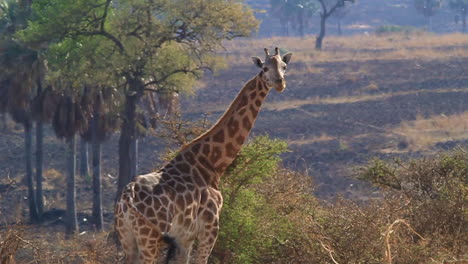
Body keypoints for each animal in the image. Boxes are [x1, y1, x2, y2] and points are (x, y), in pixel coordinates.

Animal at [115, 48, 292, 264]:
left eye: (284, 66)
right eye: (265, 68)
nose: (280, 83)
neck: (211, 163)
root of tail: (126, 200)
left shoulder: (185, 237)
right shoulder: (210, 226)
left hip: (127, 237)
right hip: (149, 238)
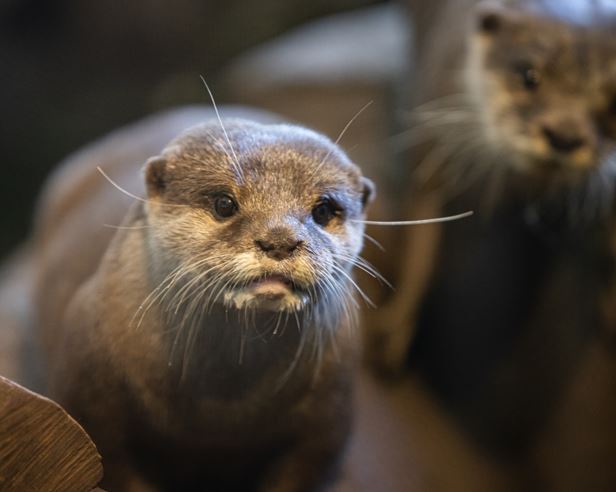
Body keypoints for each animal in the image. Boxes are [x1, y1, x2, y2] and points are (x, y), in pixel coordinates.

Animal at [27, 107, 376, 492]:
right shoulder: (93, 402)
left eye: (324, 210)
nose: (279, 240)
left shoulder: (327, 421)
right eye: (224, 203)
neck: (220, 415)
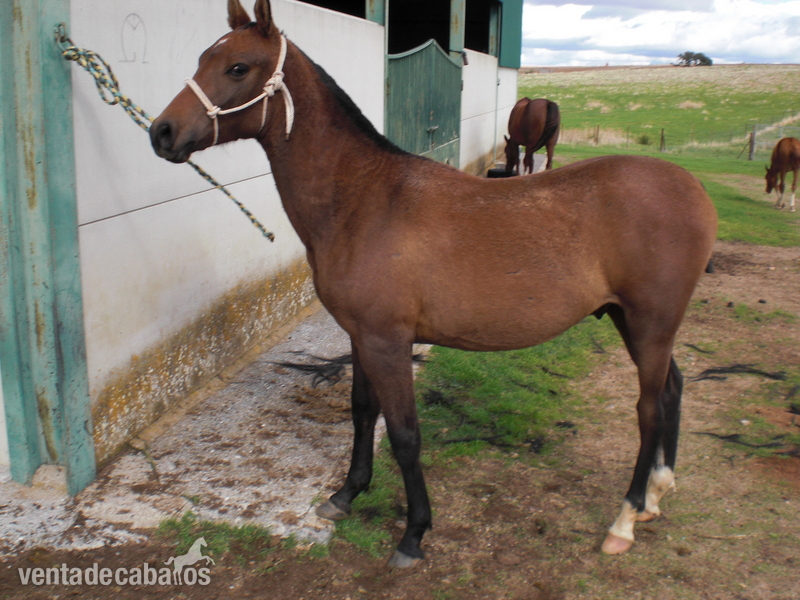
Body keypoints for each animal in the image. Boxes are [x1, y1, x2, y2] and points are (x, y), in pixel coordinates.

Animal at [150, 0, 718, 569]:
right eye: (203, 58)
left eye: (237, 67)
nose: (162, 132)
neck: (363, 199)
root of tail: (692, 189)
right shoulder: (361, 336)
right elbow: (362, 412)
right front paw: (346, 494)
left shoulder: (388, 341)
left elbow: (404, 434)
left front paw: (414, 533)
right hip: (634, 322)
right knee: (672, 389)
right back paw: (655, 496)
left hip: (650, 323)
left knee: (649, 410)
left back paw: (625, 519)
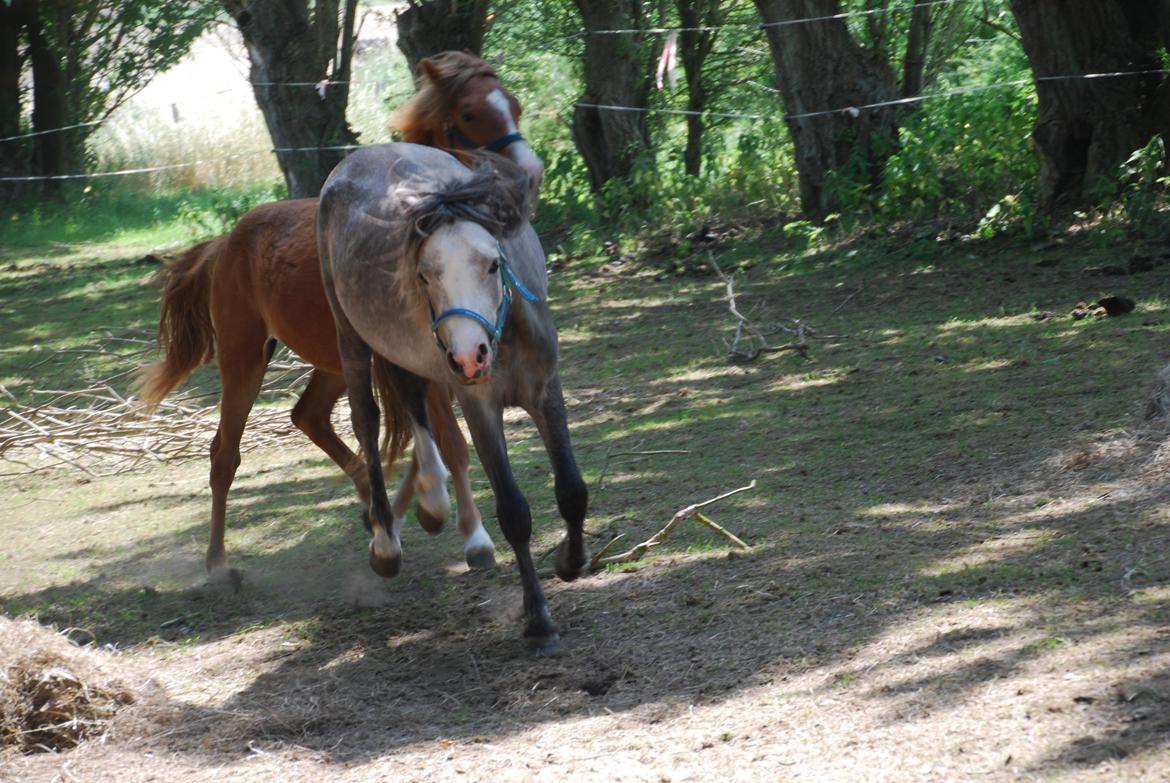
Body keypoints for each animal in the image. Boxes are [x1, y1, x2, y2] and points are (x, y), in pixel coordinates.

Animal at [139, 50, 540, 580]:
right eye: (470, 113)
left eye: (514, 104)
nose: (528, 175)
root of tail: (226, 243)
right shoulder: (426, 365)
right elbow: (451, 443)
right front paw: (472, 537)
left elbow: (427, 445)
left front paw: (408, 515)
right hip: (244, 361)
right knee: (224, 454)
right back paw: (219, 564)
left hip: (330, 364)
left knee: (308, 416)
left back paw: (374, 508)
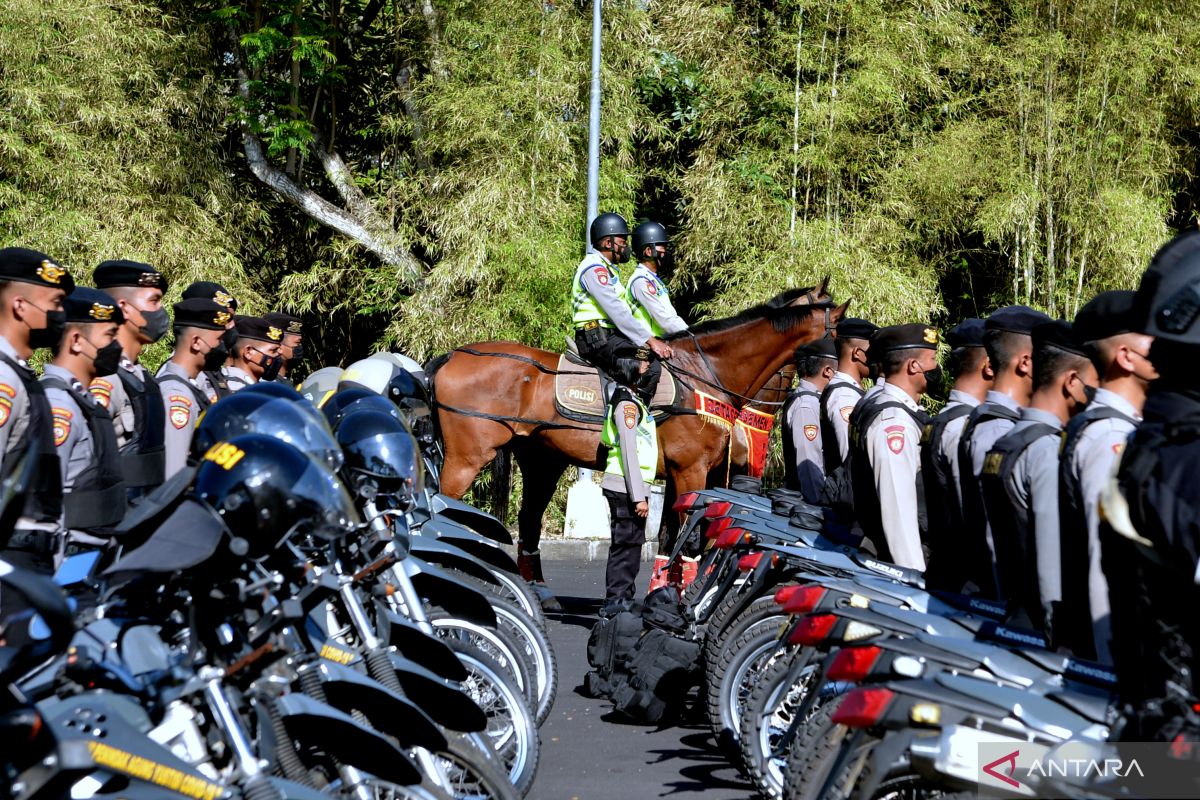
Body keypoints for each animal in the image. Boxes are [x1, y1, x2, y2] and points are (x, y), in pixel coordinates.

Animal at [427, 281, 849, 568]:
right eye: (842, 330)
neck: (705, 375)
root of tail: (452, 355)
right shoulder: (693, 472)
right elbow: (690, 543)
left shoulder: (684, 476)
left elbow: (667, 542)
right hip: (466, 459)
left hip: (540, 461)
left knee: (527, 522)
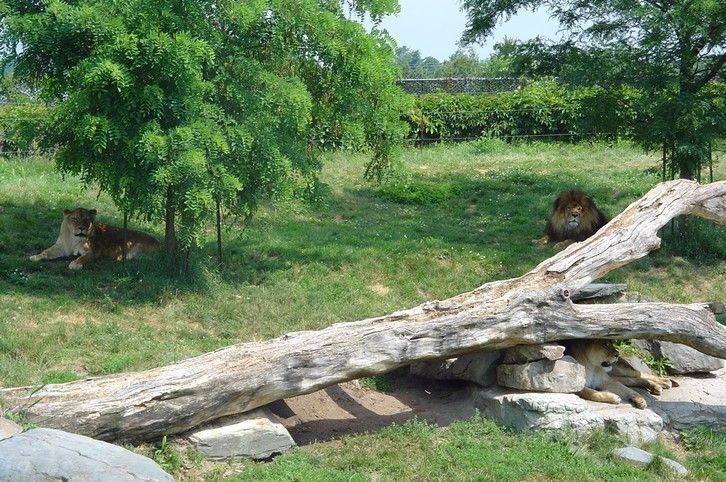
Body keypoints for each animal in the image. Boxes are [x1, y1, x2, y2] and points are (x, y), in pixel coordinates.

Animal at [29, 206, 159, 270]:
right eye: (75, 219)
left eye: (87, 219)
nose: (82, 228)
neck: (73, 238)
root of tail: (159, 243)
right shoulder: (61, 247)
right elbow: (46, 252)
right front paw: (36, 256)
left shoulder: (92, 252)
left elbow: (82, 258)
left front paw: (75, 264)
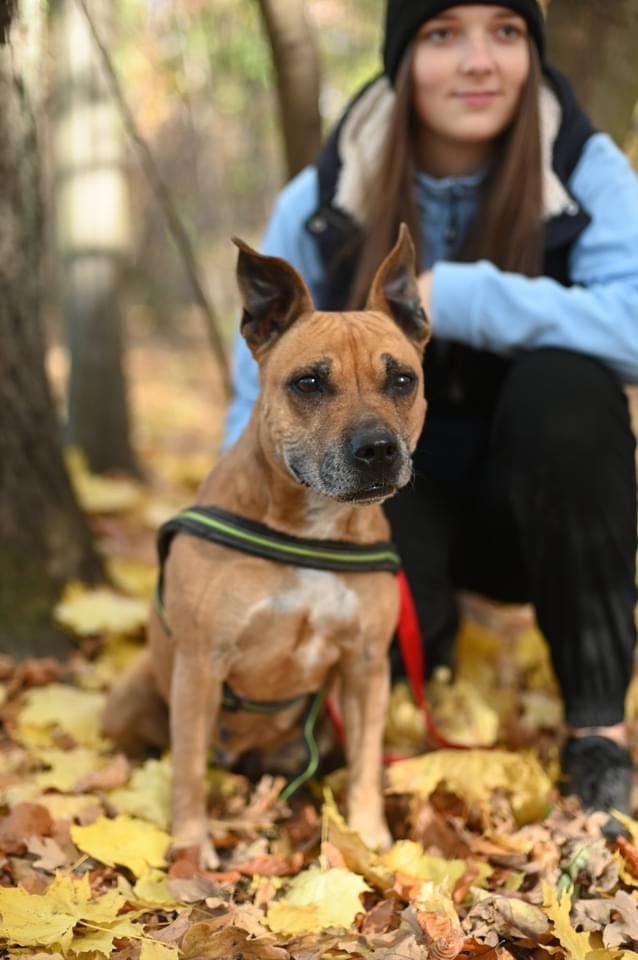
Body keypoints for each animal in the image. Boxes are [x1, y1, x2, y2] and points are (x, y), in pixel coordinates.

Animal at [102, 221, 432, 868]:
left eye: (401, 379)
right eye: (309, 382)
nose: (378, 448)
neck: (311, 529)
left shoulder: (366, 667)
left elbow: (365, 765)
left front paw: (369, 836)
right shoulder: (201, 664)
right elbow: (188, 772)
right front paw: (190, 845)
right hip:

◆ Your goal
Output all the entries exactly, minus any pictures.

◆ Expected answer
Body keypoints for each animal in the image. Boxes are [x1, y1, x2, y2] and points are (x, y), in pixel coordinates.

Animal at [115, 48, 292, 264]:
left eye: (284, 66)
right eye: (265, 68)
nose: (280, 83)
neck: (211, 163)
root of tail: (126, 200)
left shoulder: (185, 237)
right shoulder: (210, 226)
left hip: (127, 237)
right hip: (149, 238)
Body keypoints for each animal in the image. Boxes are [x1, y1, x2, y2] and points are (x, y), in pixel coordinates.

Animal at [27, 107, 376, 492]:
right shoulder: (93, 402)
left eye: (324, 210)
nose: (279, 240)
left shoulder: (327, 421)
right eye: (224, 203)
neck: (220, 415)
Body keypoints for each animal in the image. Boxes are [x1, y1, x2, y2] and points are (x, y), in pixel coordinates.

Animal at [150, 0, 718, 569]:
right eye: (203, 58)
left eye: (237, 67)
nose: (162, 132)
neck: (363, 199)
root of tail: (692, 189)
right shoulder: (361, 336)
right elbow: (362, 412)
right front paw: (346, 494)
left shoulder: (388, 341)
left elbow: (404, 434)
left front paw: (414, 533)
right hip: (634, 322)
right knee: (672, 389)
right back paw: (655, 496)
left hip: (650, 323)
left knee: (649, 410)
left back paw: (625, 519)
Body keypoints for each animal in the image. Boxes are [x1, y1, x2, y2] and points are (x, y), in pixel coordinates.

Animal at [139, 50, 540, 580]:
right eye: (470, 113)
left eye: (514, 104)
nose: (528, 175)
root of tail: (226, 243)
right shoulder: (426, 365)
right elbow: (451, 443)
right front paw: (472, 537)
left elbow: (427, 445)
left front paw: (408, 515)
right hip: (244, 361)
right knee: (224, 454)
right back paw: (219, 564)
left hip: (330, 364)
left knee: (308, 416)
left back paw: (374, 508)
Body keypoints for each animal in the image. Boxes are [x1, y1, x2, y2] and points are (x, y), in pixel coordinates.

Animal at [427, 281, 849, 568]:
right eye: (842, 330)
neck: (705, 375)
root of tail: (452, 355)
right shoulder: (693, 472)
right elbow: (690, 543)
left shoulder: (684, 476)
left elbow: (667, 542)
right hip: (466, 459)
left hip: (540, 461)
left knee: (527, 522)
Body keypoints for each animal in the image. Boxes are [x1, y1, x2, y2] and points are (x, y), in pixel coordinates.

Animal at [29, 206, 159, 270]:
right eye: (75, 219)
left eye: (87, 219)
nose: (82, 228)
neck: (73, 238)
root of tail: (159, 243)
right shoulder: (61, 247)
right elbow: (46, 252)
right front paw: (36, 256)
left shoulder: (92, 252)
left elbow: (82, 258)
left front paw: (75, 264)
Body keypoints for each animal in the image. Boxes are [x1, y1, x2, y2] and points are (x, y), in pixel coordinates.

Animal at [102, 221, 432, 868]:
left eye: (401, 379)
right eye: (309, 382)
nose: (378, 448)
neck: (311, 529)
left shoulder: (366, 667)
left elbow: (365, 765)
left front paw: (369, 836)
right shoulder: (201, 664)
right elbow: (188, 772)
right front paw: (190, 845)
right hip:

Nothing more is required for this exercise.